If I had only known that asking questions and being interested, would make me look smart I would have started doing it when I was 20. If I had known that being interested uncovers objections, I would probably be married or in a relationship. If I had known asking questions would make me look like an authority figure I would have jumped on the bandwagon a long time ago. And if I knew that by asking questions I could drive a conversation to a place where I wanted it to go I would have started asking questions immediately.
In my early sales career, I briefly scanned the Socratic Sales Method and tossed it aside as too manipulative for my likes. I wish I could say I started to ask questions more frequently but I did not. I had a lot of training to overcome.
The training I am speaking of is learned in school and in life. I am a man and by my very existence, I thought, am interesting to a number of people. My parents found me very interesting. The people I was in relationships found me very interesting. Sometimes the people I worked for found me interesting. I tried very hard to learn whatever I was learning and that made me interesting, I assumed.
Unfortunately I confused interesting with importance and it was not until later in life when I found I had cheated myself innumerable times by only learning as much as I was taught or told about people, places, things and ideas. I confused teaching with learning and robbed myself of countless opportunities to be more interesting by refusing to be interested.
Not only did I not know the importance of being interested, but I also felt that it made me look weak or insecure. But today, I have enough confidence to be interested. I no longer choose to be ignorant, nor feel stupid because I ask questions and am interested in the answers people give to those questions.
There is a quote by Herbert Spencer that I keep posted up in my house. I think it is important and relevant to the interested versus interesting topic.

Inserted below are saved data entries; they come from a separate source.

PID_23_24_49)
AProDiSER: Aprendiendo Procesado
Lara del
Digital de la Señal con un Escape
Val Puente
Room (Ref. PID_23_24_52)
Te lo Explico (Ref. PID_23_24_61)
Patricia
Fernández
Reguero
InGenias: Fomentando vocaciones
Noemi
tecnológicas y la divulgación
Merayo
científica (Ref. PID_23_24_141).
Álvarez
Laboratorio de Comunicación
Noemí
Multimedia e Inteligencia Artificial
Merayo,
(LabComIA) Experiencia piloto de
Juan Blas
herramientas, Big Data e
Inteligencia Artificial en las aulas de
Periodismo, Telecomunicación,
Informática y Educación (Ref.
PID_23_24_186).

“There is a principle which is a bar against all information, which is proof against all arguments and which cannot fail to keep a man in everlasting ignorance—that principle is contempt prior to investigation.”
This simple thing, asking questions and listening to the answers, is one of the keys to my success in business and in life. It seems so simple but on reflection it was very hard to learn.
When I am not interested, I am ignorant. Ignorance is not very interesting.